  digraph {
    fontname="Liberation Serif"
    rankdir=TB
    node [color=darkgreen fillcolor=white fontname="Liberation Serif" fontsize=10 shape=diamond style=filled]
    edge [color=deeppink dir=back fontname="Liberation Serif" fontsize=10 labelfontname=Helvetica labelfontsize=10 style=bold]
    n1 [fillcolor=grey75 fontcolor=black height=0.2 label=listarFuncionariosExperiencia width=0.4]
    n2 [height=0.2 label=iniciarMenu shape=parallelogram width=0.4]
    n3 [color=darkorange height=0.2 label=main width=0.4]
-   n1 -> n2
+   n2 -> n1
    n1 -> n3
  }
━━━━━━━━━━
* [Aim]:
Reproduce the rows with each occurrence of "Liberation Serif" replaced by "DejaVu Sans" and everything else left as is.

* [Exercise output]:
  digraph {
    fontname="DejaVu Sans"
    rankdir=TB
    node [color=darkgreen fillcolor=white fontname="DejaVu Sans" fontsize=10 shape=diamond style=filled]
    edge [color=deeppink dir=back fontname="DejaVu Sans" fontsize=10 labelfontname=Helvetica labelfontsize=10 style=bold]
    n1 [fillcolor=grey75 fontcolor=black height=0.2 label=listarFuncionariosExperiencia width=0.4]
    n2 [height=0.2 label=iniciarMenu shape=parallelogram width=0.4]
    n3 [color=darkorange height=0.2 label=main width=0.4]
-   n1 -> n2
+   n2 -> n1
    n1 -> n3
  }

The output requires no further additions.